It is important to realize that the enormous inherent advantages of incumbency can make representation appear to be arbitrary from this nationwide vantage point. Why was Wyoming's representative, the now-retired Barbara Cubin, so stridently conservative, while North Dakota's Earl Pomeroy is a moderate Democrat? Wyoming did replace Utah as the reddest state in '08, but the Presidential and political gaps--exit polls indicate 39% of Wyoming voters consider themselves conservative and 14% liberal to North Dakota's 36% and 16%, respectively--are not nearly as wide as the chasm between the their respective Congressional representatives are.

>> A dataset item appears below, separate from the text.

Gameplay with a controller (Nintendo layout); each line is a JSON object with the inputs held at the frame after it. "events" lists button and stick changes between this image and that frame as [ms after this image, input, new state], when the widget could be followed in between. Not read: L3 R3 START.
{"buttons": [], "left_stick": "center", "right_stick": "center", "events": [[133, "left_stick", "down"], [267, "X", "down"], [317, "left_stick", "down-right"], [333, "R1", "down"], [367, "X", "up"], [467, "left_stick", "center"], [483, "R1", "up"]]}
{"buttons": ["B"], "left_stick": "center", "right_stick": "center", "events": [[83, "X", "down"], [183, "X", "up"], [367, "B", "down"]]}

The same sort of contrast is apparent on the left end by looking at Delaware's Michael Castle, a centrist Republican, and Rhode Island's Patrick Kennedy and James Langevin, both of whom are reliably leftist Democrats.

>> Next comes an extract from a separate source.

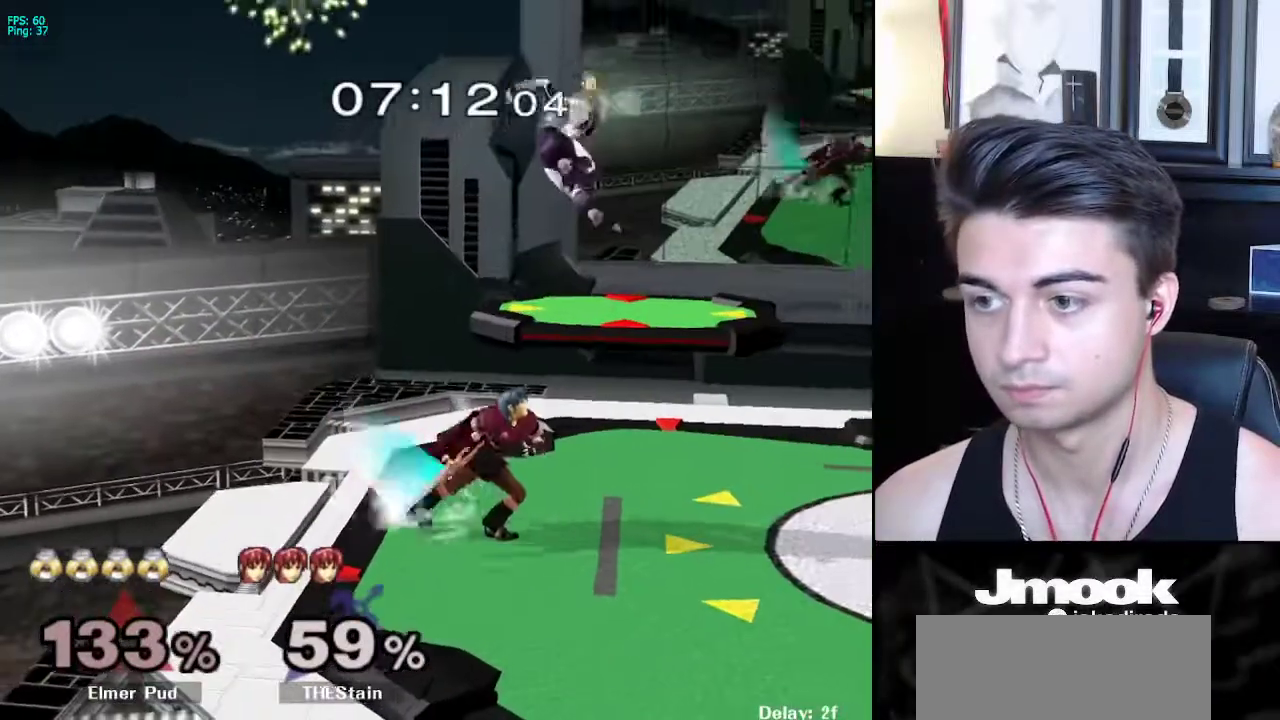
{"buttons": [], "left_stick": "right", "right_stick": "left", "events": [[117, "B", "up"], [200, "left_stick", "right"], [233, "L1", "down"], [350, "left_stick", "down-right"], [467, "L1", "up"], [467, "left_stick", "right"], [467, "right_stick", "left"]]}
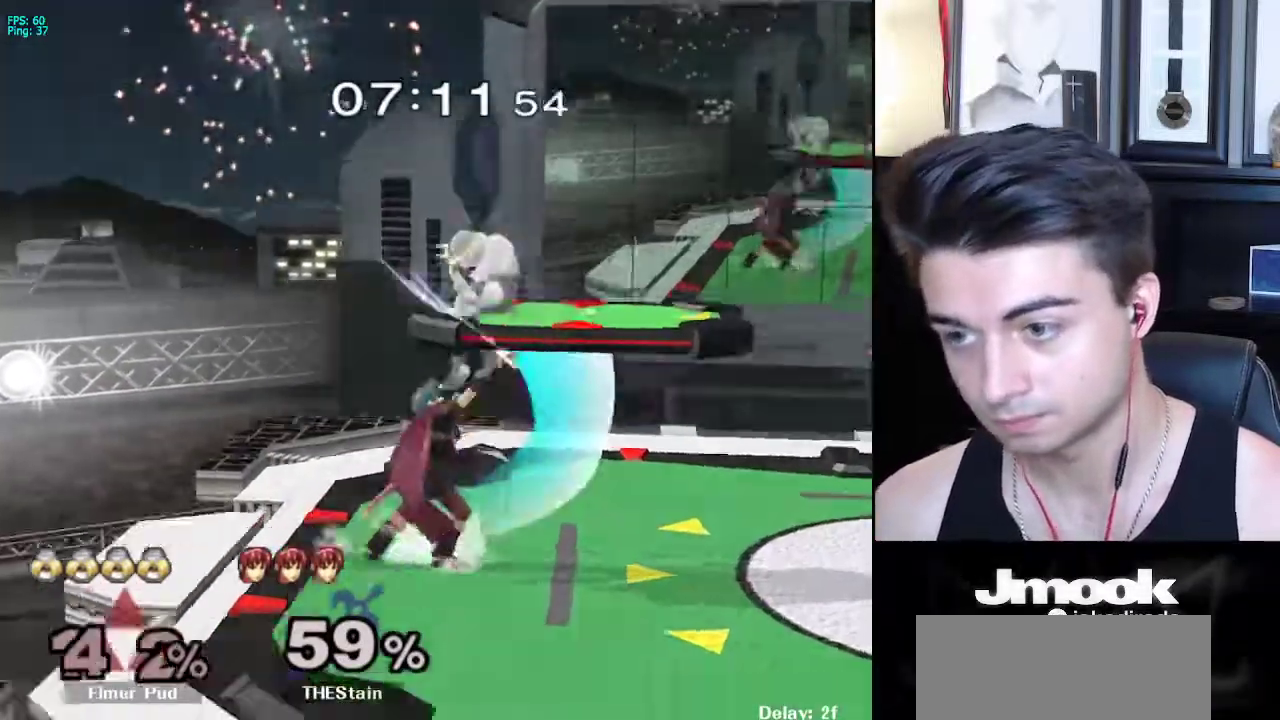
{"buttons": [], "left_stick": "center", "right_stick": "center", "events": [[117, "right_stick", "center"], [250, "left_stick", "center"]]}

The question is meant to be rhetorical. I don't have an answer, other than point out that Wyoming's Cubin had been in office since the Republican revolution of '94, the same year Ted Kennedy's son Patrick took office in Rhode Island, Pomeroy and Castle were first elected to Congress in '92, and Langevin, at age 45, has been in his spot for five consecutive terms. Especially when a representative is opposite the center of his constituency, the longer he stays, the easier it becomes to keep staying. There are a combination of reasons for this, including voter appreciation of pork brought in from the federal level to the district feeding trough, name recognition and its conseqeunt media advantages, and financial backing from the party's national committee.
As the House putatively exists to enact legislation at the federal level, the charge that North Dakotans are being poorly served relative to Wyomingites ignores the fact that it is the nationwide aggregate that is ultimately important from the political perspective of voters. State and local governments matter more than Congressional representatives do in the way residents go about their daily lives. Their congressional representatives mostly matter to the extent they are able to win stuff through the spoils system. With the odd exception of a Ron Paul, the vast majority of congress critters are making concerted efforts to bring home the federal bacon, whether they be on the left or the right.

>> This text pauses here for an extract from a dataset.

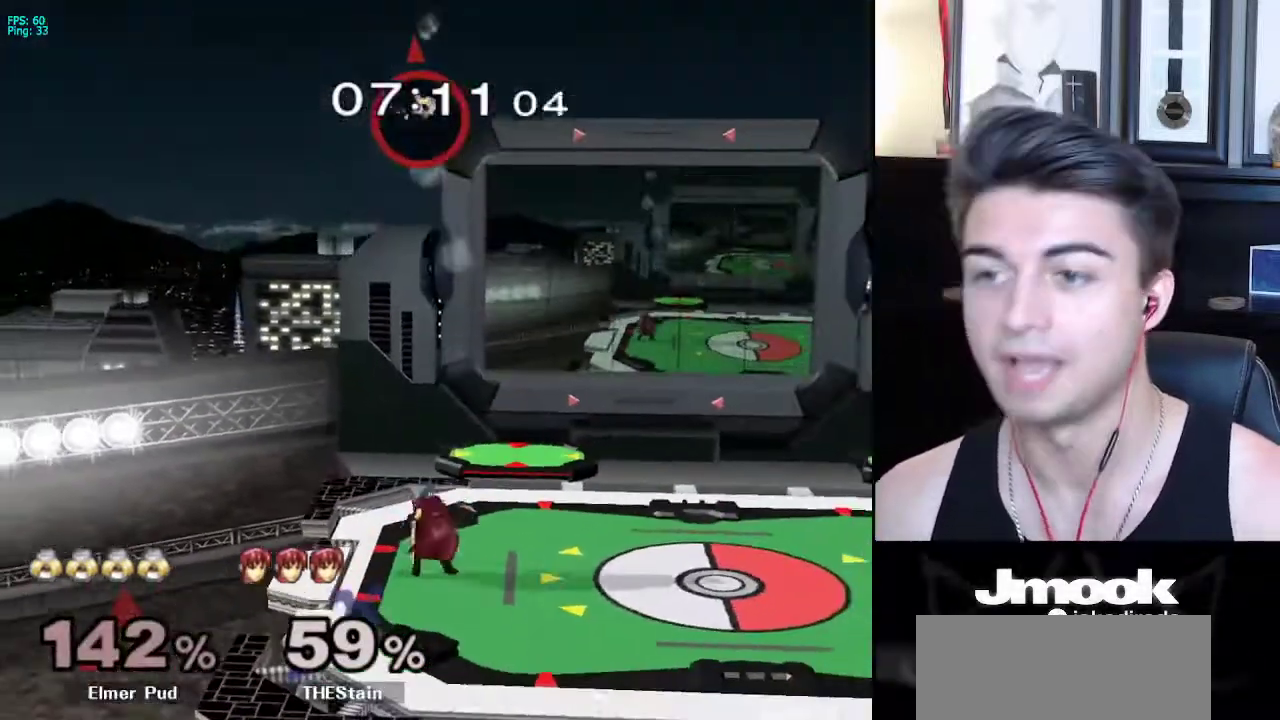
{"buttons": [], "left_stick": "center", "right_stick": "center", "events": []}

Despite apparent randomness in some solidly red (blue) states fielding conservative (liberal) congressional delegations while others send center-left (-right) groups, for the most part voters get what they want. The correlations between McCain's support and economic, social, and foreign policy congressional conservatism are .80, .75, and .77, respectively. These are hardly distinguishable from the correlations between the percentage of a state's voters who consider themselves liberal subtracted from the percentage who self-describe as conservative, and congressional conservatism, which are .77, .73, and .89, respectively.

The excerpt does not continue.